Part of the problem is the right needs to eventually recognize that if you’re running a deficit, you can’t really raise or lower taxes. You just shift what portion is taxed directly and what portion is taxed indirectly in the form of devaluation of the currency. Letting me keep more dollars with significatly less buying power doesn’t actually improve my situation.
You might want to mention that to Ben Bernanke.
Yes, but the connection is opaque to most people.
I was actually surprised when Sarah Palin came out against QE2, just because I thought the Tea Party folk would let the Fed fly, with its back-door solution.
Of course, if you genuinely cut spending in a recession, and contract the money supply, it would seem a hard road on jobs.
Of course Kent Conrad supports this monstrosity — it slashes the tax burden of the rich while imposing a greater one on the middle class, which is his sole political philosophy.
I’ve got no problem with people who support this thing, but please stop calling it “centrist.” Or “adult.” It’s just one more attempt to redistribute this nation’s wealth upwards.
PD Shaw: That’s one interpretation.
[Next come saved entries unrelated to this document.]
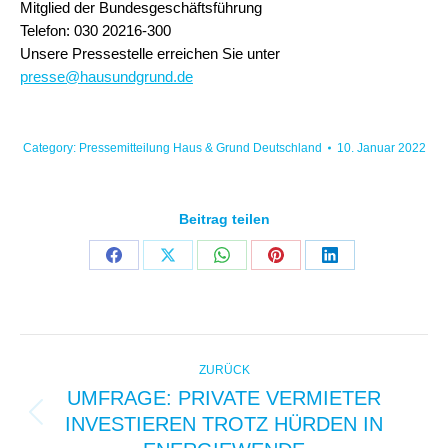
Mitglied der Bundesgeschäftsführung
Telefon: 030 20216-300
Unsere Pressestelle erreichen Sie unter
presse@hausundgrund.de
Category:
Pressemitteilung Haus & Grund Deutschland
10. Januar 2022
Beitrag teilen
Share
Share
Share
Share
Share
on
on
on
on
on
Facebook
X
WhatsApp
Pinterest
LinkedIn
KOMMENTARNAVIGAT
ZURÜCK
UMFRAGE: PRIVATE VERMIETER
INVESTIEREN TROTZ HÜRDEN IN
Vorheriger
Beitrag:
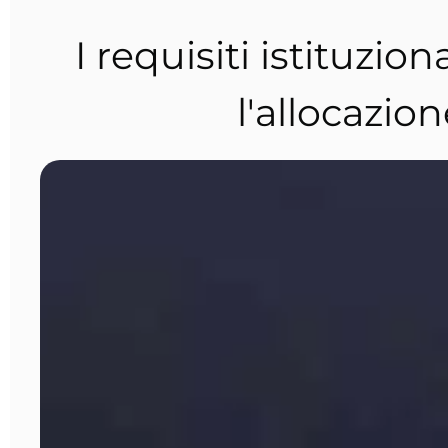
I requisiti istituzio
l'allocazio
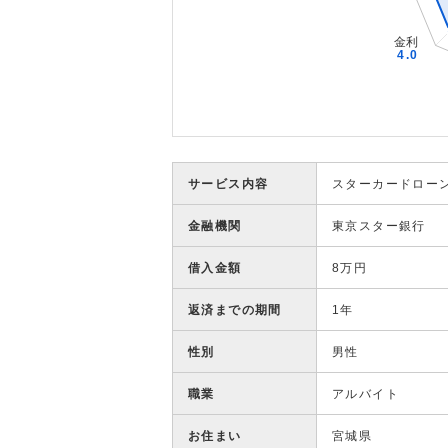
サービス内容
スターカードロー
金融機関
東京スター銀行
借入金額
8万円
返済までの期間
1年
性別
男性
職業
アルバイト
お住まい
宮城県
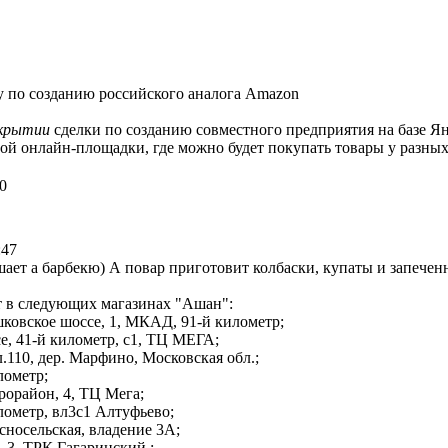
у по созданию российского аналога Amazon
крытии
сделки по созданию совместного предприятия на базе Я
ой онлайн-площадки, где можно будет покупать товары у разных
0
:47
ает а барбекю) А повар приготовит колбаски, купаты и запечен
 в следующих магазинах "Ашан":
овское шоссе, 1, МКАД, 91-й километр;
е, 41-й километр, с1, ТЦ МЕГА;
110, дер. Марфино, Московская обл.;
лометр;
рорайон, 4, ТЦ Мега;
ометр, вл3с1 Алтуфьево;
сносельская, владение 3А;
 3, ТРК Гагаринский ;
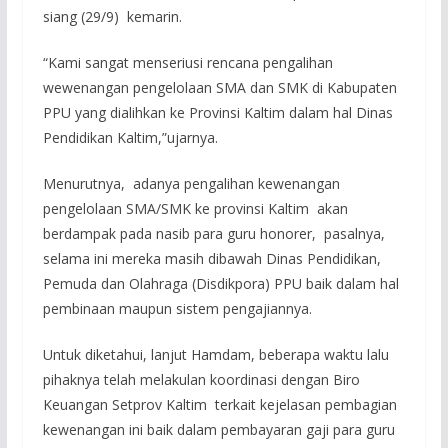
siang (29/9) kemarin.
“Kami sangat menseriusi rencana pengalihan
wewenangan pengelolaan SMA dan SMK di Kabupaten
PPU yang dialihkan ke Provinsi Kaltim dalam hal Dinas
Pendidikan Kaltim,”ujarnya.
Menurutnya, adanya pengalihan kewenangan
pengelolaan SMA/SMK ke provinsi Kaltim akan
berdampak pada nasib para guru honorer, pasalnya,
selama ini mereka masih dibawah Dinas Pendidikan,
Pemuda dan Olahraga (Disdikpora) PPU baik dalam hal
pembinaan maupun sistem pengajiannya.
Untuk diketahui, lanjut Hamdam, beberapa waktu lalu
pihaknya telah melakulan koordinasi dengan Biro
Keuangan Setprov Kaltim terkait kejelasan pembagian
kewenangan ini baik dalam pembayaran gaji para guru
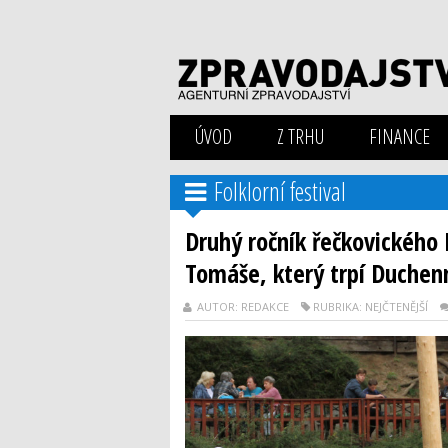
ÚVOD
Z TRHU
FINANCE
Folklorní festival
Druhý ročník řečkovického F
Tomáše, který trpí Duchen
AUTOR: REDAKCE
RUBRIKA: NEJČTENĚJŠÍ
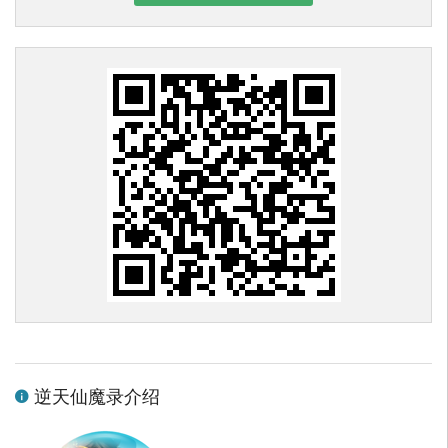
逆天仙魔录介绍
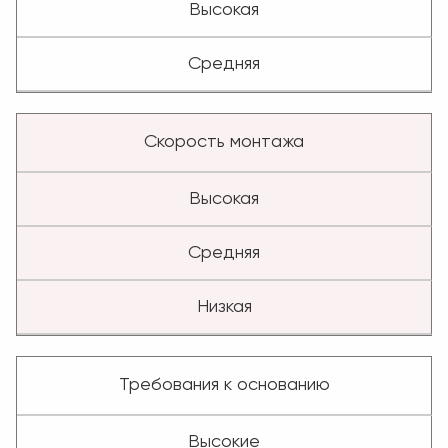
Высокая
Средняя
Скорость монтажа
Высокая
Средняя
Низкая
Требования к основанию
Высокие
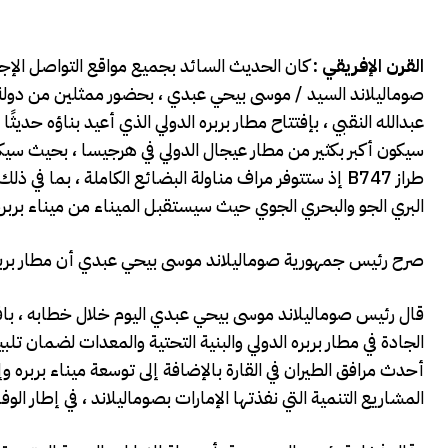
القرن الإفريقي :
كان الحديث السائد بجميع مواقع التواصل الإ
صوماليلاند السيد / موسى بيحي عبدي ، بحضور ممثلين من دولة ا
عبدالله النقبي ، بإفتتاح مطار بربره الدولي الذي أعيد بناؤه حديثً
سيكون أكبر بكثير من مطار عيجال الدولي في هرجيسا ، بحيث سيك
طراز B747 إذ ستتوفر مراف مناولة البضائع الكاملة ، بما
البري الجو والبحري الجوي حيث سيستقبل الميناء من ميناء بربره 
صرح رئيس جمهورية صوماليلاند موسى بيحي عبدي أن مطار بربره ال
قال رئيس صوماليلاند موسى بيحي عبدي اليوم خلال خطابه ، بافتتا
الجادة في مطار بربره الدولي والبنية التحتية والمعدات لضمان تلبية
أحدث مرافق الطيران في القارة بالإضافة إلى توسعة ميناء بربره و
المشاريع التنمية التي نفذتها الإمارات بصوماليلاند ، في إطار ا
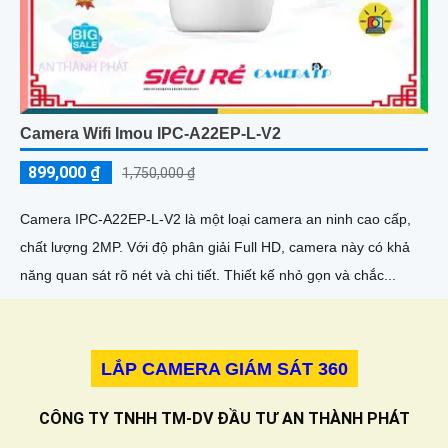
Camera Wifi Imou IPC-A22EP-L-V2
899,000 ₫
1,750,000 ₫
Camera IPC-A22EP-L-V2 là một loại camera an ninh cao cấp,
chất lượng 2MP. Với độ phân giải Full HD, camera này có khả
năng quan sát rõ nét và chi tiết. Thiết kế nhỏ gọn và chắc...
LẮP CAMERA GIÁM SÁT 360
CÔNG TY TNHH TM-DV ĐẦU TƯ AN THÀNH PHÁT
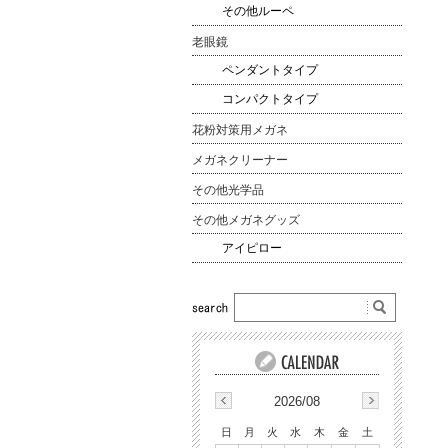
その他ルーペ
老眼鏡
ペンダントタイプ
コンパクトタイプ
花粉対策用メガネ
メガネクリーナー
その他光学品
その他メガネグッズ
アイピロー
2026/08
日
月
火
水
木
金
土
Another one is that this proposal favors the right’s priorities more than the left’s.
I really don’t get how quick people are to claim the net-net, lower rates with fewer deductions, disproportionately favors the rich.
Won’t it be great to end the subsidy from renters (the genuine poor) to the rich house buyers?
JP, because they haven’t looked at the proposal, which has a graph showing that the tax credits/expenditures to be eliminated go disproportionately to the rich.
PD, slide 25?
I’m not sure I get it, but I thought it was saying that the status quo favors the rich.
“Tax expenditures are losses to the U.S. treasury from granting certain deductions, exemptions, or credits to specific categories of taxpayers.”
http://www.c-span.org/guide/congress/glossary/taxexpend.htm
jp, that’s what I was saying though I can see that I wasn’t clear. Eliminating the tax expenditures would make the tax code more progressive. As one blogger wrote somewhere, it’s almost as if progressives are solely invested in having a high tax rate, not whether it’s progressive.